Aujourd’hui, on vous invite à décou­vrir une entre­prise d’économie sociale bien spé­ciale. Depuis 1995, Petites-Mains con­tribue à l’intégration socio­pro­fes­sion­nelle de femmes majori­taire­ment immi­grantes afin qu’elles puis­sent devenir autonomes finan­cière­ment et ain­si con­tribuer au développe­ment économique du Québec.

« Notre entre­prise offre des for­ma­tions socio­pro­fes­sion­nelles rémunérées, d’une durée de six mois, en cou­ture indus­trielle, en bureau­tique et en restau­ra­tion. Nous offrons égale­ment des for­ma­tions visant l’amélioration du français, par­lé et écrit, por­tant sur l’intégration à la vie québé­coise, entre autres. En plus de notre ser­vice de place­ment en emploi en interne, nous avons aus­si mis sur pied un Cen­tre de la petite enfance (CPE) en 2018 afin de faciliter la con­cil­i­a­tion tra­vail-études-famille des femmes qui fréquentent notre étab­lisse­ment », explique Mme Nahid Abouman­sour, co-fon­da­trice et direc­trice générale de Petites-Mains.

➖ La pandémie a per­mis à l’entreprise d’innover en con­ce­vant de nou­veaux produits.

« Après une pause de quelques semaines afin de revoir cer­taines de nos for­ma­tions, nous avons pris la déci­sion de con­fec­tion­ner des blous­es et des masques des­tinés au per­son­nel hos­pi­tal­ier. Près de 250 000 masques ont été pro­duits par notre équipe. Nos femmes ont par­ticipé avec fierté à l’effort col­lec­tif san­i­taire ! », déclare avec émo­tion Mme Aboumansour.

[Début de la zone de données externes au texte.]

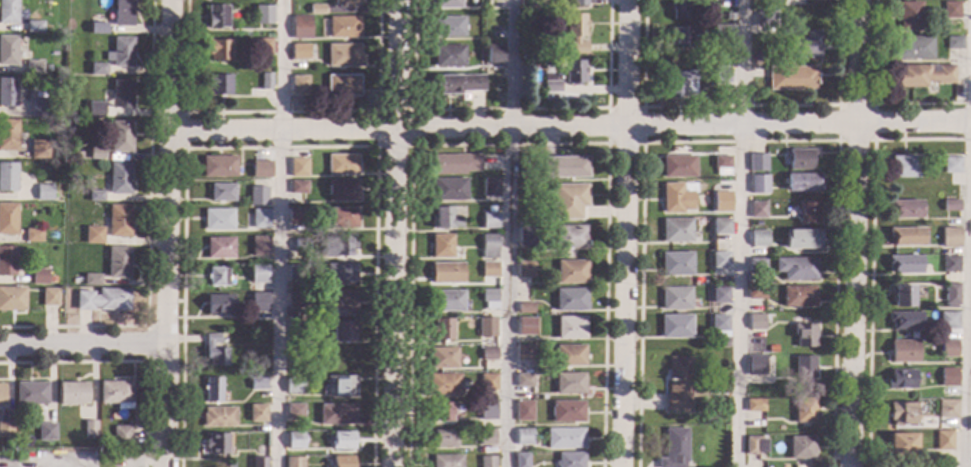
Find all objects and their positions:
building: (345, 2)
building: (578, 3)
building: (448, 4)
building: (531, 7)
building: (316, 8)
building: (679, 9)
building: (950, 9)
building: (8, 11)
building: (120, 13)
building: (263, 14)
building: (908, 15)
building: (216, 16)
building: (729, 16)
building: (764, 17)
building: (34, 26)
building: (301, 26)
building: (449, 26)
building: (343, 27)
building: (97, 28)
building: (573, 31)
building: (719, 33)
building: (680, 37)
building: (952, 42)
building: (263, 45)
building: (803, 45)
building: (912, 47)
building: (219, 49)
building: (8, 50)
building: (121, 51)
building: (300, 51)
building: (449, 54)
building: (495, 54)
building: (343, 55)
building: (718, 55)
building: (33, 67)
building: (97, 68)
building: (570, 70)
building: (720, 74)
building: (922, 74)
building: (790, 77)
building: (266, 80)
building: (680, 82)
building: (457, 83)
building: (549, 83)
building: (218, 84)
building: (299, 84)
building: (343, 85)
building: (8, 92)
building: (121, 94)
road: (872, 101)
road: (736, 105)
building: (39, 107)
road: (507, 108)
building: (94, 109)
road: (277, 111)
building: (33, 122)
road: (568, 126)
road: (184, 130)
building: (8, 135)
building: (119, 136)
road: (870, 139)
road: (739, 140)
road: (509, 143)
road: (640, 143)
road: (410, 145)
road: (280, 146)
building: (39, 149)
building: (96, 153)
building: (76, 154)
building: (798, 158)
building: (756, 162)
building: (455, 163)
building: (342, 164)
building: (721, 165)
building: (950, 165)
building: (218, 166)
building: (677, 166)
building: (901, 166)
building: (298, 167)
building: (563, 167)
building: (261, 169)
building: (8, 177)
building: (118, 178)
building: (801, 181)
building: (757, 183)
building: (298, 186)
building: (491, 186)
building: (449, 189)
building: (342, 190)
building: (43, 192)
building: (222, 192)
building: (95, 195)
building: (257, 195)
building: (675, 198)
building: (567, 200)
building: (720, 201)
building: (949, 205)
building: (904, 208)
building: (756, 210)
building: (806, 212)
building: (296, 216)
building: (341, 217)
building: (7, 218)
building: (260, 218)
building: (446, 218)
building: (218, 219)
building: (491, 219)
building: (118, 220)
building: (698, 222)
building: (720, 226)
building: (676, 230)
road: (164, 233)
road: (278, 233)
road: (392, 233)
road: (507, 233)
road: (624, 233)
road: (737, 233)
road: (851, 233)
road: (967, 233)
building: (92, 234)
building: (33, 235)
building: (527, 236)
building: (569, 236)
building: (904, 236)
building: (758, 237)
building: (949, 237)
building: (800, 238)
building: (259, 245)
building: (301, 245)
building: (441, 245)
building: (338, 246)
building: (489, 246)
building: (219, 247)
road: (869, 253)
building: (719, 259)
building: (7, 260)
building: (117, 262)
building: (676, 263)
building: (755, 263)
building: (904, 263)
building: (949, 263)
building: (795, 267)
building: (489, 269)
building: (526, 269)
building: (570, 271)
building: (296, 272)
building: (447, 272)
building: (258, 273)
building: (340, 273)
building: (39, 276)
building: (218, 276)
building: (91, 279)
building: (754, 292)
building: (950, 293)
building: (719, 295)
building: (900, 295)
building: (49, 296)
building: (798, 296)
building: (12, 298)
building: (489, 298)
building: (675, 298)
building: (102, 299)
building: (296, 299)
building: (569, 299)
building: (447, 300)
building: (259, 301)
building: (340, 301)
building: (219, 304)
building: (949, 306)
building: (525, 308)
building: (903, 320)
building: (947, 320)
building: (755, 321)
building: (719, 324)
building: (315, 325)
building: (525, 326)
building: (675, 326)
building: (486, 327)
building: (570, 327)
building: (442, 329)
building: (298, 330)
building: (343, 331)
building: (803, 334)
building: (524, 337)
road: (81, 344)
building: (948, 348)
building: (771, 349)
building: (902, 350)
building: (214, 351)
building: (525, 352)
building: (488, 353)
building: (569, 355)
building: (443, 358)
building: (754, 365)
building: (803, 366)
building: (947, 376)
building: (900, 378)
building: (524, 379)
building: (258, 382)
building: (488, 382)
building: (568, 383)
building: (341, 384)
building: (443, 384)
building: (677, 384)
building: (293, 385)
building: (212, 389)
building: (114, 391)
building: (30, 393)
building: (72, 393)
building: (1, 394)
building: (753, 404)
building: (947, 408)
building: (487, 409)
building: (804, 409)
building: (442, 411)
building: (524, 411)
building: (567, 411)
building: (294, 412)
building: (902, 412)
building: (257, 413)
building: (336, 413)
building: (218, 416)
building: (708, 420)
building: (89, 427)
building: (6, 429)
building: (46, 431)
building: (121, 435)
building: (523, 436)
building: (487, 437)
building: (564, 437)
building: (442, 439)
building: (295, 440)
building: (342, 440)
building: (943, 440)
building: (217, 443)
building: (902, 444)
building: (754, 445)
building: (800, 447)
building: (674, 448)
building: (569, 459)
building: (520, 460)
building: (341, 461)
building: (446, 461)
building: (487, 461)
building: (259, 462)
building: (294, 462)
road: (43, 465)

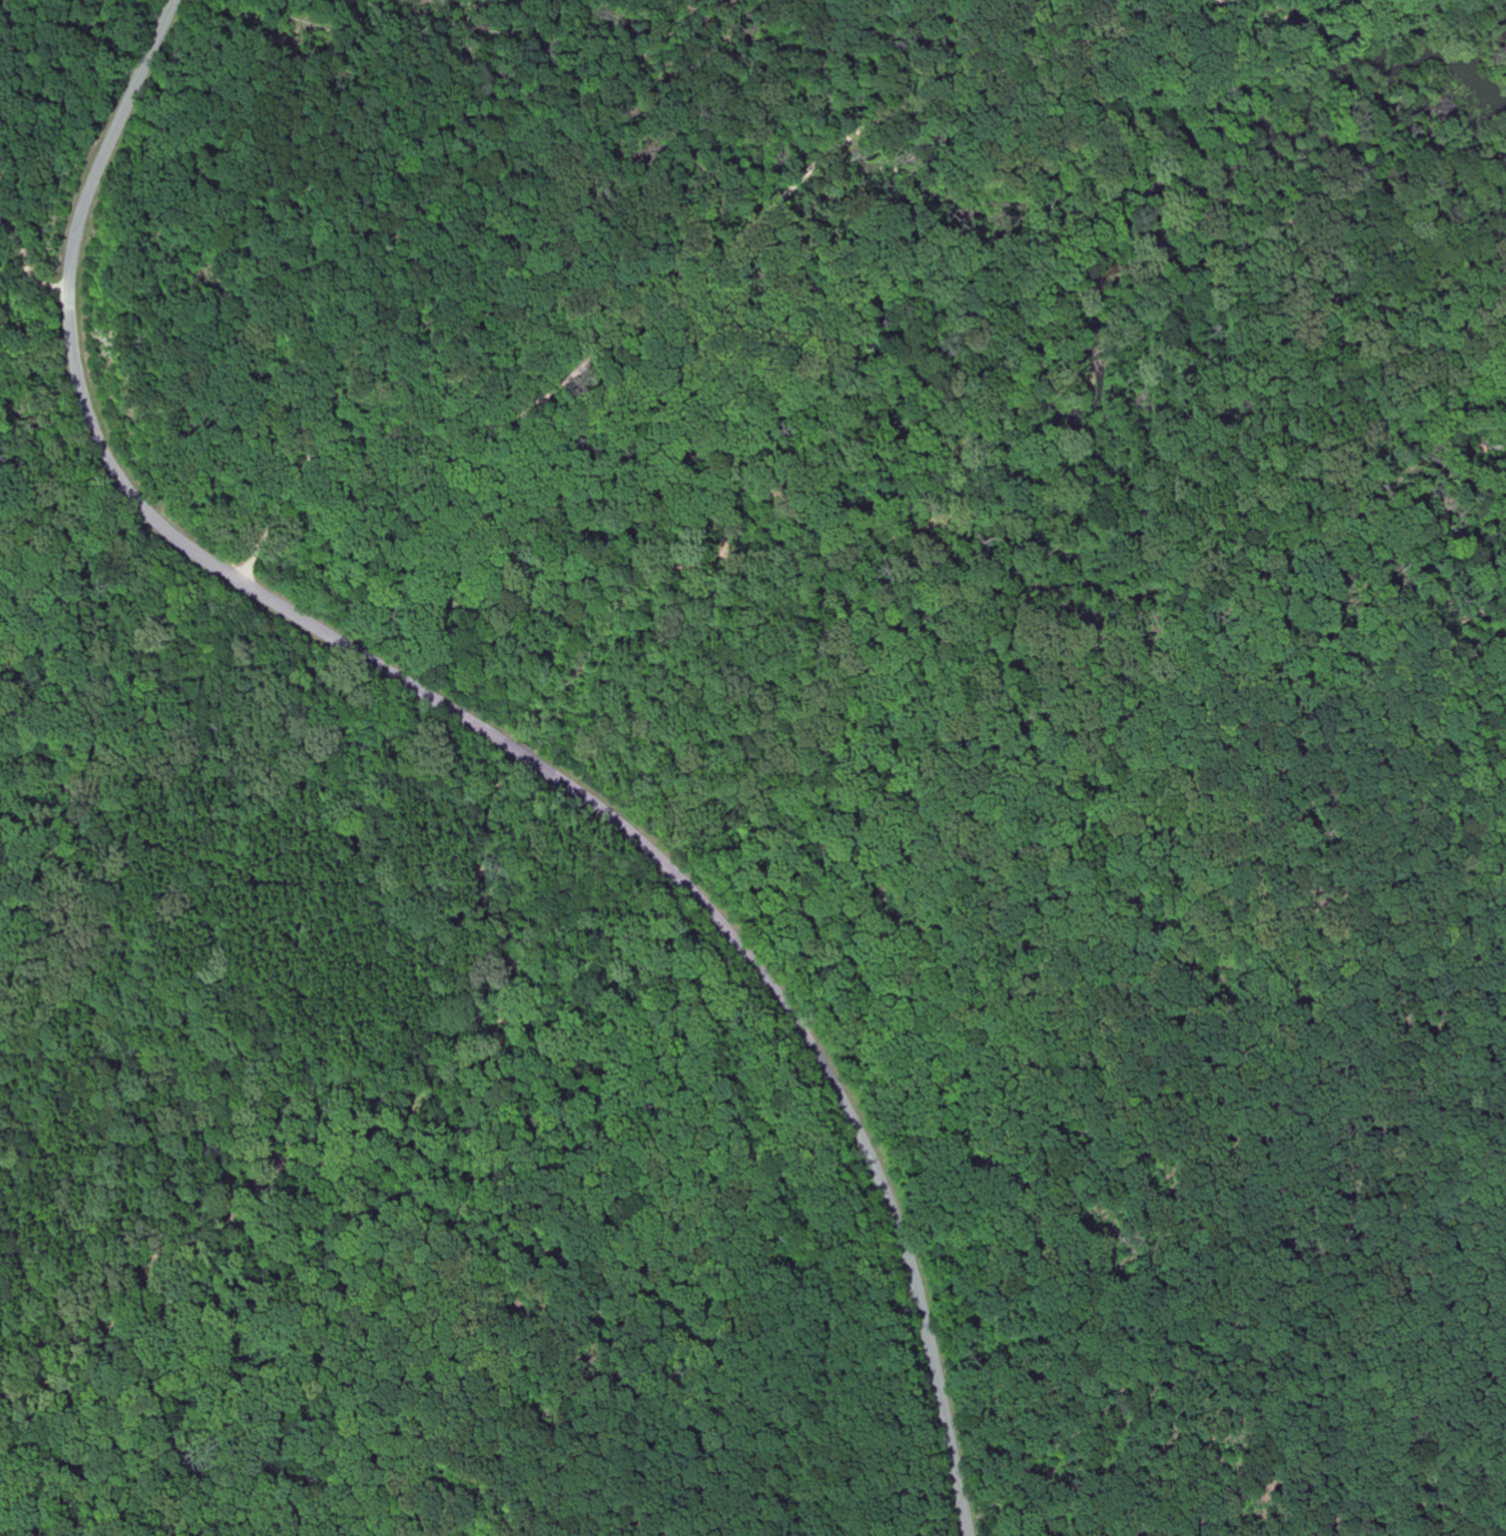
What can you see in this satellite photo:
road: (700, 266)
road: (27, 269)
road: (343, 623)
road: (494, 736)
road: (1404, 1511)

➖ Petites-Mains tient mordi­cus à con­trôler au max­i­mum de ses pos­si­bil­ités son empreinte écologique

« Au cours des deux dernières années, nous avons rem­placé les vieux néons du 2e et 3e étage de l’édifice qui nous abrite par d’autres, plus effi­caces, en matière d’économie d’énergie. Sous peu, au rez-de-chaussée, nous entre­pren­drons une réno­va­tion majeure en changeant l’ensemble des fenêtres, tou­jours dans le but d’obtenir un meilleur ren­de­ment énergé­tique. Finale­ment, grâce à la fab­ri­ca­tion de t‑shirts 100% coton pour les pom­piers de la Ville de Mon­tréal, nous avons con­clu un parte­nar­i­at avec une papeterie qui s’affaire à recy­cler nos retailles de tis­sus pour en faire du papi­er de très haute qual­ité », con­clut avec ent­hou­si­asme Mme Aboumansour.